▶ **TASK DIRECTIONS**
Each entry below should appear again exactly as written, without pictures.

▶ **SUPPLIED RECORDS**
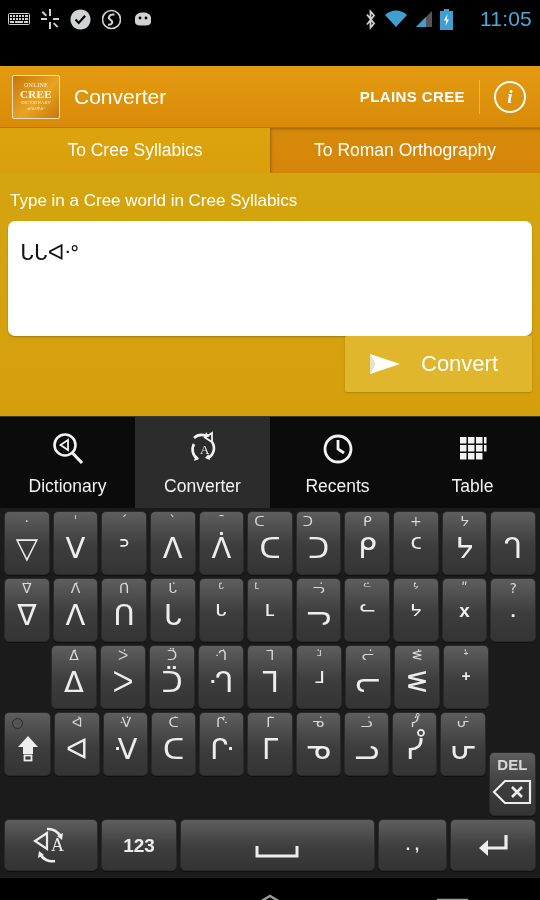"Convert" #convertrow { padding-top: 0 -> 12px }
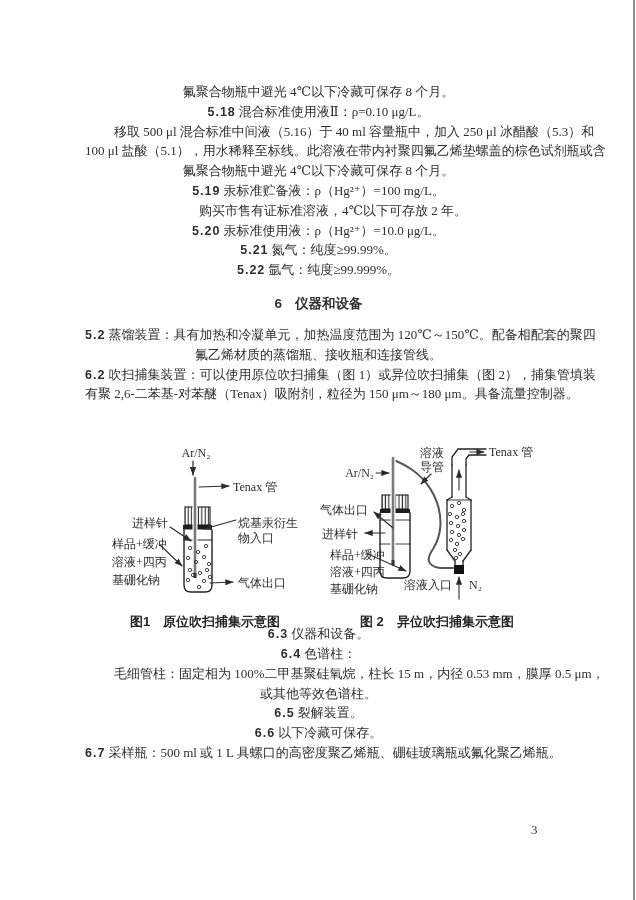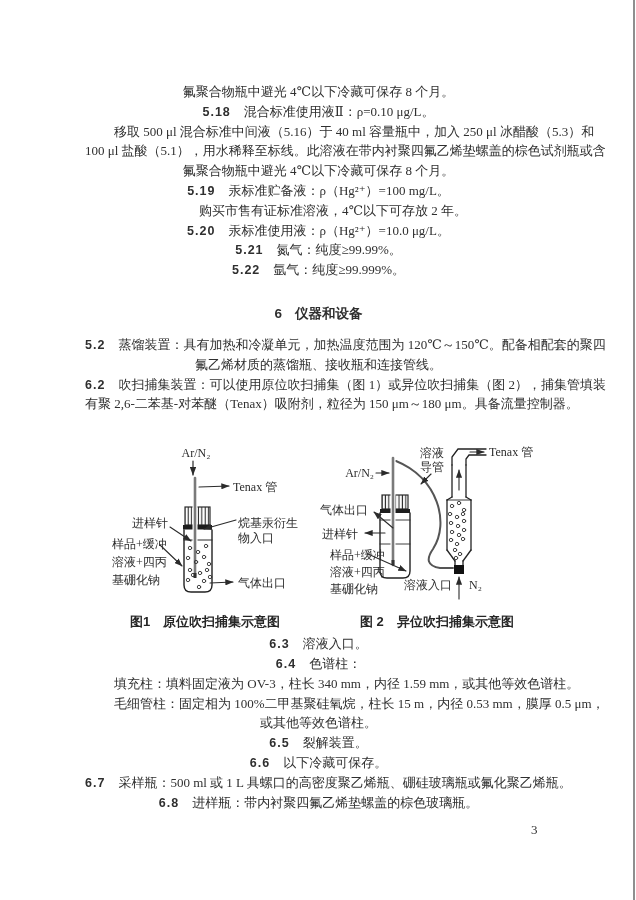"5.18" .line .num { margin-right: 13px -> 3px }
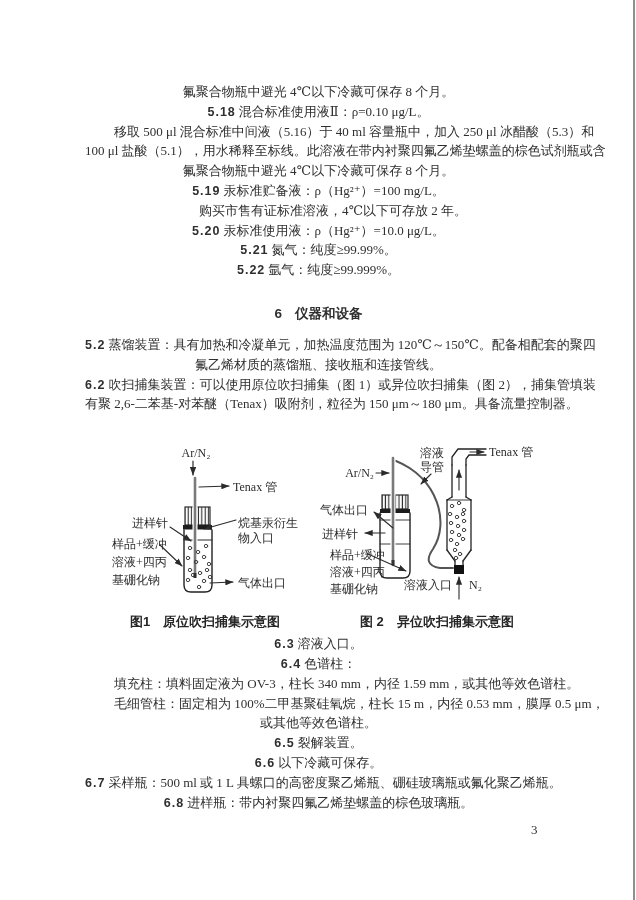"6 仪器和设备" .heading { margin: 23px 0 11px 0 -> 13px 0 11px 0 }
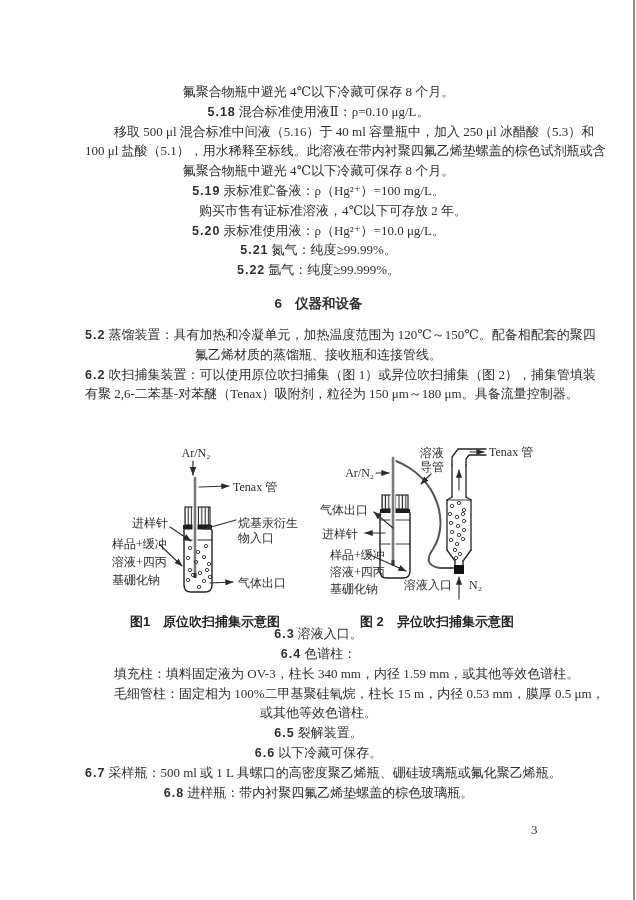"溶液入口。" span { text: 溶液入口 -> 仪器和设备 }
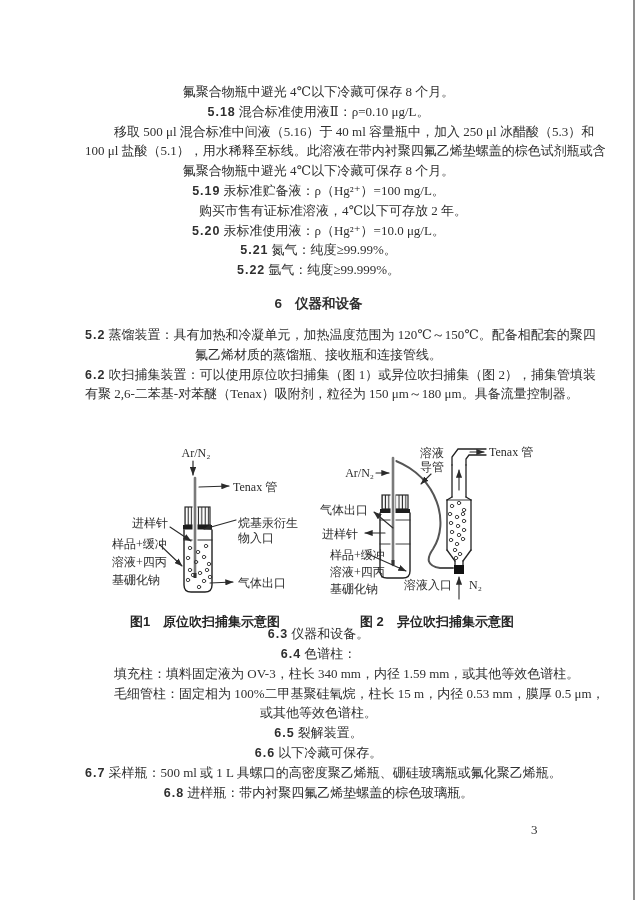"填充柱：填料固定液为 OV-3，柱长 340 mm，内径 1.59" div.line { html: <div><span>填充柱：填料固定液为 OV-3，柱长 340 mm，内径 1.59 mm，或其他等效色谱柱。</span></div> -> none }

▶ **RESULT FOR THIS EXERCISE**
"Convert" #convertrow { padding-top: 0 -> 12px }
"5.18" .line .num { margin-right: 13px -> 3px }
"6 仪器和设备" .heading { margin: 23px 0 11px 0 -> 13px 0 11px 0 }
"溶液入口。" span { text: 溶液入口 -> 仪器和设备 }
"填充柱：填料固定液为 OV-3，柱长 340 mm，内径 1.59" div.line { html: <div><span>填充柱：填料固定液为 OV-3，柱长 340 mm，内径 1.59 mm，或其他等效色谱柱。</span></div> -> none }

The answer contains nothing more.